I spent a weekend building Ariva, a tryout platform for CPNS and BUMN preparation. Latihan SKD, direktori instansi, progress tracking, an AI tutor named Claudy. The kind of product that, a few years ago, would have taken me weeks or months of nights and weekends to ship.
This time, I got a working version in roughly one night.
That sounds like a win. And in some ways it is. But the experience left me with a realization that has been sitting in my head ever since: code is cheap now. The bottleneck moved somewhere else entirely.
The Part That Used to Be the Whole Job
If you have been writing software for a while, you remember what personal projects felt like before AI agents and modern tooling got this good. You would sketch an idea, then spend weeks wiring up auth, building CRUD screens, styling components, fixing deployment issues, and rewriting the parts you got wrong the first time.
Now? You describe what you want clearly enough, and a lot of that scaffolding appears fast. Not perfect. Not always production ready on the first pass. But fast enough that "I built this over the weekend" is no longer a flex about your typing speed. It is just... normal.

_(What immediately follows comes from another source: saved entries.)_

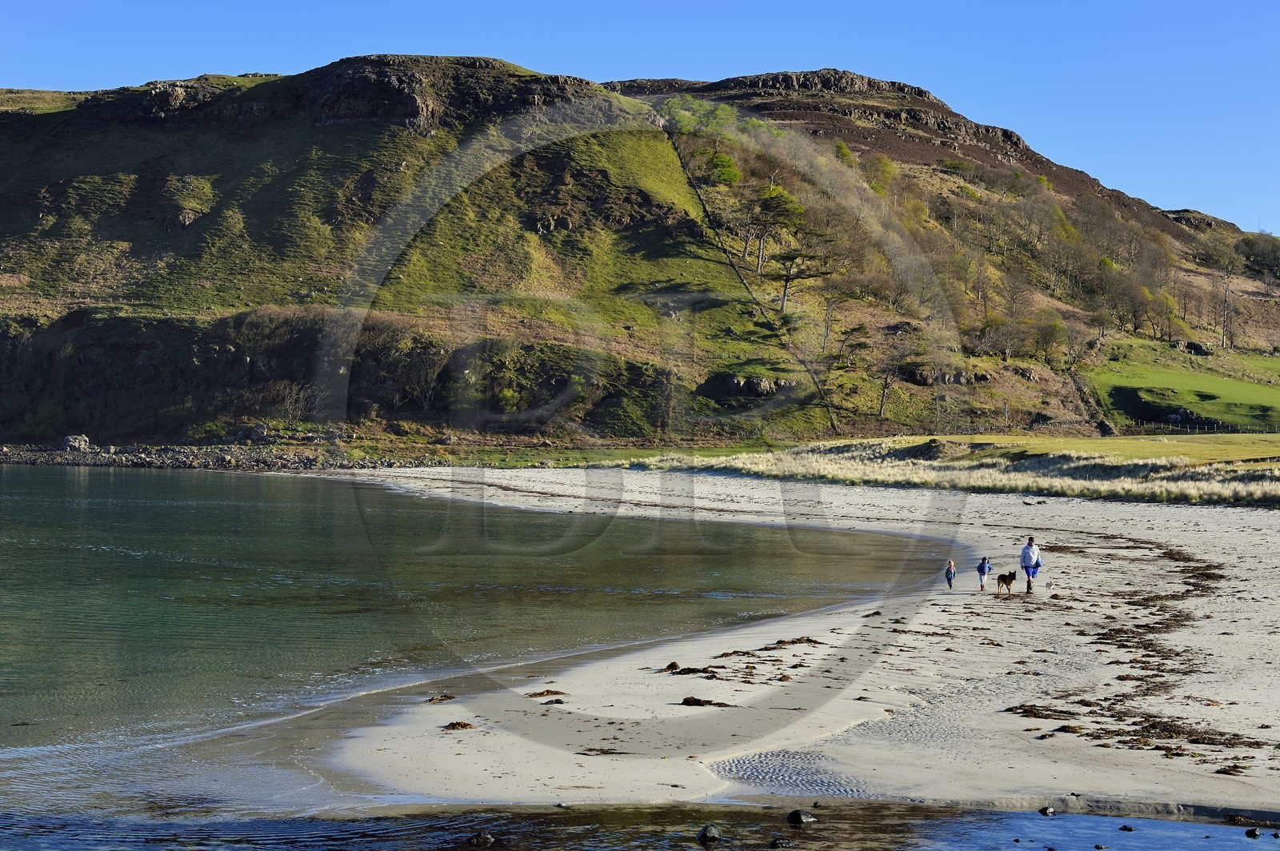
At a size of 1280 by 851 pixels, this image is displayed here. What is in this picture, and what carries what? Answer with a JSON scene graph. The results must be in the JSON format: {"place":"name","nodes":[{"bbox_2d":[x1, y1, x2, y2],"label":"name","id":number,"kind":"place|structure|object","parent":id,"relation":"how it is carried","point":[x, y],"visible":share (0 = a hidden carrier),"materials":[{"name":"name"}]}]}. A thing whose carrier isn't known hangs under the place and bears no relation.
{"place":"outdoors","nodes":[
{"label":"outdoors","id":0,"kind":"place"},
{"bbox_2d":[0,438,442,470],"label":"rocky shore","id":1,"kind":"structure","parent":0,"point":[154,465],"materials":[{"name":"grey stone"}]},
{"bbox_2d":[60,434,91,451],"label":"rock","id":2,"kind":"object","parent":1,"relation":"on","point":[76,440],"visible":0.84,"materials":[{"name":"grey stone"}]},
{"bbox_2d":[235,423,270,442],"label":"rock","id":3,"kind":"object","parent":1,"relation":"on","point":[259,430],"visible":0.88,"materials":[{"name":"grey stone"}]},
{"bbox_2d":[0,460,952,815],"label":"sea","id":4,"kind":"structure","parent":0,"point":[259,517],"materials":[{"name":"liquid"}]},
{"bbox_2d":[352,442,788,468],"label":"grass strip","id":5,"kind":"structure","parent":0,"point":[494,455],"materials":[{"name":"green plant"}]},
{"bbox_2d":[0,0,1279,229],"label":"sky","id":6,"kind":"structure","parent":0,"point":[862,3],"materials":[{"name":"blue"}]},
{"bbox_2d":[0,799,1279,850],"label":"water","id":7,"kind":"structure","parent":0,"point":[1158,822],"materials":[{"name":"liquid"}]},
{"bbox_2d":[468,832,496,846],"label":"rock","id":8,"kind":"object","parent":7,"relation":"in","point":[482,837],"visible":0.98,"materials":[{"name":"stone"}]},
{"bbox_2d":[697,823,721,842],"label":"rock","id":9,"kind":"object","parent":7,"relation":"in","point":[707,830],"visible":0.99,"materials":[{"name":"stone"}]},
{"bbox_2d":[769,836,795,847],"label":"rock","id":10,"kind":"object","parent":7,"relation":"in","point":[782,842],"visible":0.99,"materials":[{"name":"black stone"}]},
{"bbox_2d":[786,808,816,825],"label":"rock","id":11,"kind":"object","parent":7,"relation":"in","point":[800,818],"visible":0.98,"materials":[{"name":"stone"}]},
{"bbox_2d":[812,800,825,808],"label":"rock","id":12,"kind":"object","parent":7,"relation":"in","point":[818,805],"visible":0.97,"materials":[{"name":"grey stone"}]},
{"bbox_2d":[1038,805,1055,815],"label":"rock","id":13,"kind":"object","parent":7,"relation":"in","point":[1048,812],"visible":0.97,"materials":[{"name":"black stone"}]},
{"bbox_2d":[1118,824,1135,831],"label":"rock","id":14,"kind":"object","parent":7,"relation":"in","point":[1130,830],"visible":0.98,"materials":[{"name":"black stone"}]},
{"bbox_2d":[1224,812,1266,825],"label":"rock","id":15,"kind":"object","parent":7,"relation":"in","point":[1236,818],"visible":0.9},
{"bbox_2d":[1244,828,1260,837],"label":"rock","id":16,"kind":"object","parent":7,"relation":"in","point":[1254,832],"visible":0.99,"materials":[{"name":"black stone"}]},
{"bbox_2d":[1,57,1279,453],"label":"hill","id":17,"kind":"structure","parent":0,"point":[38,179],"materials":[{"name":"green plant"}]},
{"bbox_2d":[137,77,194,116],"label":"rock outcrop","id":18,"kind":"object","parent":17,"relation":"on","point":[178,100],"visible":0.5,"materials":[{"name":"grey stone"}]},
{"bbox_2d":[270,380,318,424],"label":"shrub","id":19,"kind":"object","parent":17,"relation":"on","point":[294,395],"visible":0.9,"materials":[{"name":"plant"}]},
{"bbox_2d":[393,343,448,414],"label":"bare tree","id":20,"kind":"object","parent":17,"relation":"on","point":[426,395],"visible":0.95,"materials":[{"name":"plant"}]},
{"bbox_2d":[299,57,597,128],"label":"rock outcrop","id":21,"kind":"object","parent":17,"relation":"on","point":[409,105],"visible":0.57,"materials":[{"name":"brown stone"}]},
{"bbox_2d":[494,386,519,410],"label":"shrub","id":22,"kind":"object","parent":17,"relation":"on","point":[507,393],"visible":0.85,"materials":[{"name":"green plant"}]},
{"bbox_2d":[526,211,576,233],"label":"rock","id":23,"kind":"object","parent":17,"relation":"on","point":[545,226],"visible":0.69,"materials":[{"name":"brown stone"}]},
{"bbox_2d":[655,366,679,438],"label":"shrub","id":24,"kind":"object","parent":17,"relation":"on","point":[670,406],"visible":0.94,"materials":[{"name":"plant"}]},
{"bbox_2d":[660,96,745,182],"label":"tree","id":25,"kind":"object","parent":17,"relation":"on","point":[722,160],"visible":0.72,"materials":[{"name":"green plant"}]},
{"bbox_2d":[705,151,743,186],"label":"shrub","id":26,"kind":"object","parent":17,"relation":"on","point":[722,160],"visible":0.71,"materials":[{"name":"green plant"}]},
{"bbox_2d":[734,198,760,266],"label":"tree","id":27,"kind":"object","parent":17,"relation":"on","point":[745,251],"visible":0.8,"materials":[{"name":"brown plant"}]},
{"bbox_2d":[667,139,839,438],"label":"stone wall","id":28,"kind":"structure","parent":17,"relation":"on","point":[833,422],"materials":[{"name":"stone"}]},
{"bbox_2d":[714,374,793,397],"label":"rock outcrop","id":29,"kind":"object","parent":17,"relation":"on","point":[765,386],"visible":0.75,"materials":[{"name":"grey stone"}]},
{"bbox_2d":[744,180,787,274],"label":"tree","id":30,"kind":"object","parent":17,"relation":"on","point":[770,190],"visible":0.88,"materials":[{"name":"green plant"}]},
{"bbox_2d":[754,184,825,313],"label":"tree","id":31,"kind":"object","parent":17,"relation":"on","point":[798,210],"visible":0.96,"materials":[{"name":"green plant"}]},
{"bbox_2d":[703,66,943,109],"label":"rock outcrop","id":32,"kind":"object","parent":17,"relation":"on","point":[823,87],"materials":[{"name":"grey stone"}]},
{"bbox_2d":[819,280,849,348],"label":"tree","id":33,"kind":"object","parent":17,"relation":"on","point":[827,311],"visible":0.96,"materials":[{"name":"plant"}]},
{"bbox_2d":[832,140,857,166],"label":"tree","id":34,"kind":"object","parent":17,"relation":"on","point":[842,152],"visible":0.53,"materials":[{"name":"green plant"}]},
{"bbox_2d":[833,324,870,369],"label":"tree","id":35,"kind":"object","parent":17,"relation":"on","point":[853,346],"visible":0.95,"materials":[{"name":"plant"}]},
{"bbox_2d":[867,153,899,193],"label":"tree","id":36,"kind":"object","parent":17,"relation":"on","point":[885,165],"visible":0.67,"materials":[{"name":"green plant"}]},
{"bbox_2d":[872,330,910,419],"label":"bare tree","id":37,"kind":"object","parent":17,"relation":"on","point":[885,388],"visible":0.98,"materials":[{"name":"brown plant"}]},
{"bbox_2d":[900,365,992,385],"label":"rock outcrop","id":38,"kind":"object","parent":17,"relation":"on","point":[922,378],"visible":0.67,"materials":[{"name":"stone"}]},
{"bbox_2d":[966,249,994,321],"label":"bare tree","id":39,"kind":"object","parent":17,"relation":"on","point":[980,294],"visible":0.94,"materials":[{"name":"brown wood"}]},
{"bbox_2d":[1030,309,1069,363],"label":"tree","id":40,"kind":"object","parent":17,"relation":"on","point":[1053,326],"visible":0.97,"materials":[{"name":"green plant"}]},
{"bbox_2d":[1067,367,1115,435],"label":"stone wall","id":41,"kind":"structure","parent":17,"relation":"on","point":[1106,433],"materials":[{"name":"stone"}]},
{"bbox_2d":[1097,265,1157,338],"label":"tree","id":42,"kind":"object","parent":17,"relation":"on","point":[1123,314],"visible":0.95,"materials":[{"name":"plant"}]},
{"bbox_2d":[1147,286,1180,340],"label":"tree","id":43,"kind":"object","parent":17,"relation":"on","point":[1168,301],"visible":0.82,"materials":[{"name":"green plant"}]},
{"bbox_2d":[1179,340,1211,355],"label":"rock","id":44,"kind":"object","parent":17,"relation":"on","point":[1190,346],"visible":0.8,"materials":[{"name":"stone"}]},
{"bbox_2d":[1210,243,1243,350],"label":"bare tree","id":45,"kind":"object","parent":17,"relation":"on","point":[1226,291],"visible":0.98,"materials":[{"name":"plant"}]},
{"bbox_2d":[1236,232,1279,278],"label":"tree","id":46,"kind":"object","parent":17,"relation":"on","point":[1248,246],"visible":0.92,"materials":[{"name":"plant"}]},
{"bbox_2d":[293,463,1278,813],"label":"sand beach","id":47,"kind":"structure","parent":0,"point":[1276,569],"materials":[{"name":"beige sand"}]},
{"bbox_2d":[424,692,455,702],"label":"seaweed","id":48,"kind":"object","parent":47,"relation":"on","point":[444,696],"visible":0.87,"materials":[{"name":"brown plant"}]},
{"bbox_2d":[441,720,475,730],"label":"seaweed","id":49,"kind":"object","parent":47,"relation":"on","point":[462,726],"visible":0.88,"materials":[{"name":"brown plant"}]},
{"bbox_2d":[525,688,567,697],"label":"seaweed","id":50,"kind":"object","parent":47,"relation":"on","point":[542,694],"visible":0.92,"materials":[{"name":"brown plant"}]},
{"bbox_2d":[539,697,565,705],"label":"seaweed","id":51,"kind":"object","parent":47,"relation":"on","point":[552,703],"visible":0.93,"materials":[{"name":"brown"}]},
{"bbox_2d":[574,746,628,754],"label":"seaweed","id":52,"kind":"object","parent":47,"relation":"on","point":[607,753],"visible":0.94,"materials":[{"name":"brown plant"}]},
{"bbox_2d":[664,660,681,670],"label":"seaweed clump","id":53,"kind":"object","parent":47,"relation":"on","point":[674,666],"visible":0.79,"materials":[{"name":"brown plant"}]},
{"bbox_2d":[660,664,719,676],"label":"seaweed","id":54,"kind":"object","parent":47,"relation":"on","point":[682,671],"visible":0.95,"materials":[{"name":"brown plant"}]},
{"bbox_2d":[680,696,733,706],"label":"seaweed","id":55,"kind":"object","parent":47,"relation":"on","point":[692,698],"visible":0.87,"materials":[{"name":"brown plant"}]},
{"bbox_2d":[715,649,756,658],"label":"seaweed","id":56,"kind":"object","parent":47,"relation":"on","point":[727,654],"visible":0.93,"materials":[{"name":"brown plant"}]},
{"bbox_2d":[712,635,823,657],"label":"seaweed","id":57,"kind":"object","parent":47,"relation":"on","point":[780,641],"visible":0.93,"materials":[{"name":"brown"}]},
{"bbox_2d":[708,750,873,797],"label":"patch","id":58,"kind":"object","parent":47,"relation":"in","point":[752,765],"visible":0.58,"materials":[{"name":"grey sand"}]},
{"bbox_2d":[773,636,822,646],"label":"seaweed","id":59,"kind":"object","parent":47,"relation":"on","point":[813,641],"visible":0.92,"materials":[{"name":"brown plant"}]},
{"bbox_2d":[943,558,956,587],"label":"child","id":60,"kind":"object","parent":47,"relation":"on","point":[948,574],"visible":0.97},
{"bbox_2d":[668,438,1279,505],"label":"dune grass","id":61,"kind":"structure","parent":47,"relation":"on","point":[770,460],"materials":[{"name":"beige plant"}]},
{"bbox_2d":[976,555,991,590],"label":"child","id":62,"kind":"object","parent":47,"relation":"on","point":[982,566],"visible":0.98},
{"bbox_2d":[994,568,1018,594],"label":"dog","id":63,"kind":"object","parent":47,"relation":"on","point":[1010,579],"visible":0.98},
{"bbox_2d":[1018,536,1040,593],"label":"man","id":64,"kind":"object","parent":47,"relation":"on","point":[1026,554],"visible":0.98},
{"bbox_2d":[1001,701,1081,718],"label":"seaweed","id":65,"kind":"object","parent":47,"relation":"on","point":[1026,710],"visible":0.72,"materials":[{"name":"brown plant"}]},
{"bbox_2d":[999,540,1257,761],"label":"seaweed","id":66,"kind":"object","parent":47,"relation":"on","point":[1156,686],"visible":0.85,"materials":[{"name":"brown plant"}]},
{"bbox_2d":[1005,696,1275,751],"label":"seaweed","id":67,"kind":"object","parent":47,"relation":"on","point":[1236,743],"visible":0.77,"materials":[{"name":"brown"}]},
{"bbox_2d":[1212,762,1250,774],"label":"seaweed","id":68,"kind":"object","parent":47,"relation":"on","point":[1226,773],"visible":0.85,"materials":[{"name":"brown plant"}]},
{"bbox_2d":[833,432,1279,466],"label":"lawn","id":69,"kind":"structure","parent":0,"point":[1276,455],"materials":[{"name":"green plant"}]},
{"bbox_2d":[1090,343,1279,434],"label":"green field","id":70,"kind":"structure","parent":0,"point":[1250,386],"materials":[{"name":"green plant"}]},
{"bbox_2d":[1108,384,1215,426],"label":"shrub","id":71,"kind":"object","parent":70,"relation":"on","point":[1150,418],"visible":0.73,"materials":[{"name":"green plant"}]},
{"bbox_2d":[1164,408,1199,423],"label":"rock","id":72,"kind":"object","parent":70,"relation":"on","point":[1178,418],"visible":0.77,"materials":[{"name":"grey stone"}]},
{"bbox_2d":[1130,416,1279,435],"label":"fence","id":73,"kind":"object","parent":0,"point":[1188,430],"visible":0.72,"materials":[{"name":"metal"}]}
]}

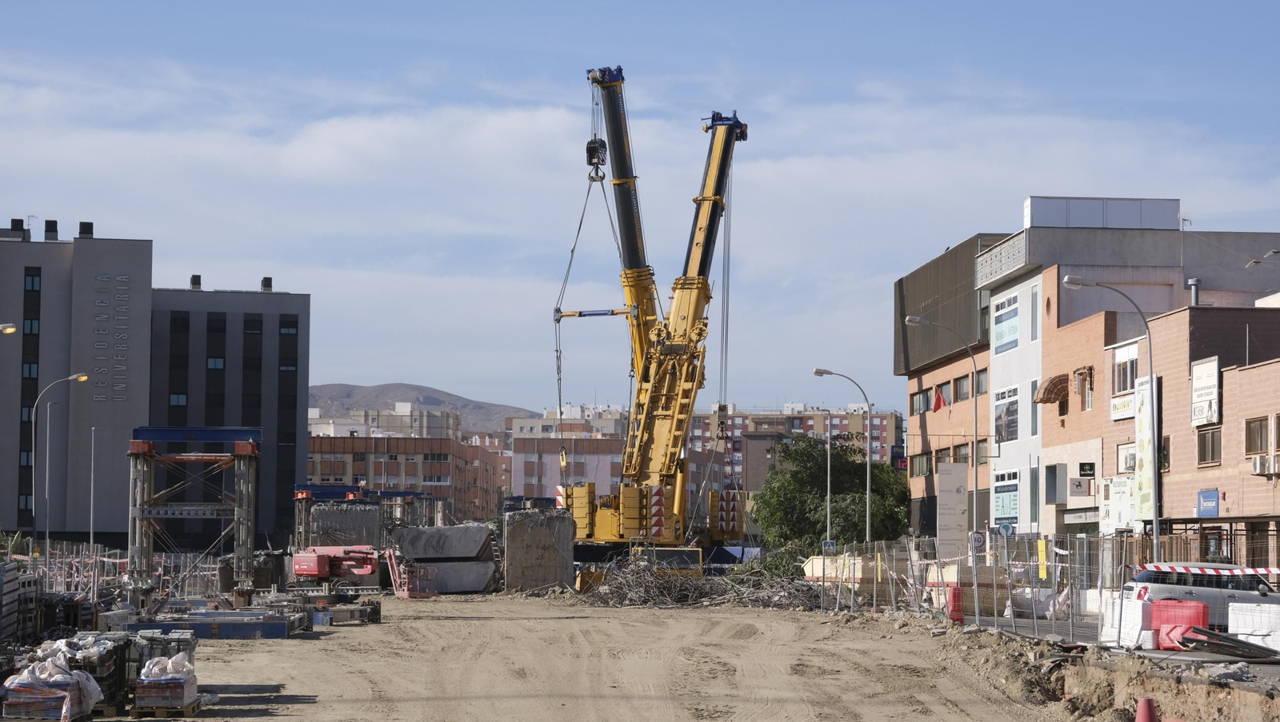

That shift is real. And I think we are still adjusting to it.
What Actually Took Time on Ariva
Once the app existed, the questions that mattered had almost nothing to do with React components or database schemas.
Ariva is not a generic quiz app. It sits inside a very specific world: government recruitment exams in Indonesia. CPNS SKD has subtests with official formats. TWK, TIU, TKP each have their own rules, timing, and scoring logic. BUMN tests follow a different structure entirely. Users care about real formation data, official sources, and whether your simulation actually resembles what they will face on exam day.
So I found myself learning things I never had to learn when I was "just" an engineer on someone else's product:
- How the SKD selection process works from registration to final results
- What BKN publishes, what it means, and how candidates actually use that information
- Which parts of the exam experience users trust, and which parts make them nervous
- How a tryout product should feel if someone is preparing under real pressure, not just clicking buttons for fun
None of that lives in a prompt. You can ask an agent to generate a quiz UI in an hour. You cannot ask it to understand, on your behalf, what it feels like to stake months of study on a single test format.
That is the work now. Understanding the product domain deeply enough that the software serves the user, not the other way around.
The New Bottleneck: Getting People to Care
Here is the part that made me laugh and also slightly panic.
The app was mostly done. Functional. Deployed. Ready for feedback. And then I hit the wall every engineer founder hits eventually: marketing.
I do not want to open a camera and talk to TikTok. A lot of us do not. We got into this field because we liked building things, not because we wanted to become content creators. But if you want real users, real feedback, and real validation, someone has to put the product in front of people.
That might mean:
- Running ads to test whether strangers will even click
- Building organic traffic through social media (hard, slow, and very public)
- Talking to users directly, which is easier to recommend than to do consistently
As founders, we need feedback fast. Not "eventually when SEO kicks in" fast. Now fast. Did the onboarding make sense? Do people finish a tryout? Does Claudy actually help, or does it feel gimmicky? You cannot answer those questions in a vacuum.
The code being cheap makes this more obvious, not less. When building took months, you could tell yourself the product was not ready to show yet. When building takes a weekend, you run out of excuses.
What "Staying Relevant" Means to Me Now
I used to think staying sharp as an engineer meant keeping up with frameworks, patterns, and the latest toolchain. That still matters. But it is no longer the whole picture.
If you are building something real, even as a side project, you also need to understand:
- The domain. What world does your product live in? What do users already know, fear, and expect?
- The process. Not just the happy path in your app, but the full journey your user is on before and after they touch your product.
- Distribution. How people discover you, trust you, and come back.
- Feedback loops. How you learn quickly without waiting for a perfect launch.
Ariva reminded me that engineering skill still matters. Someone has to decide what gets built, review what the agent produced, fix the edge cases, and connect the product to real user needs. But the differentiator is shifting from "can you build it?" to "do you understand what you are building, and can you get it into the hands of people who need it?"
What I Am Taking Forward
I am not saying code quality stopped mattering. Bad code still creates bad products. I am saying the relative cost of code dropped, and everything around it got louder.
For Ariva, that means spending more time on exam accuracy, user trust, and distribution experiments than on debating component architecture. For me as an engineer, it means reading beyond Stack Overflow. It means talking to users even when I would rather refactor a hook. It means accepting that "I built it" is the beginning of the work, not the end.
We are entering a phase where building is the easy part. Understanding the product, earning attention, and learning from real people: that is the hard part.
And honestly? That might be a good thing. It pushes us to become more than people who write code. It pushes us to become people who ship things that actually matter to someone.
If you are working on a weekend project right now, build it fast. Then go learn the world it lives in. That is where the real project begins.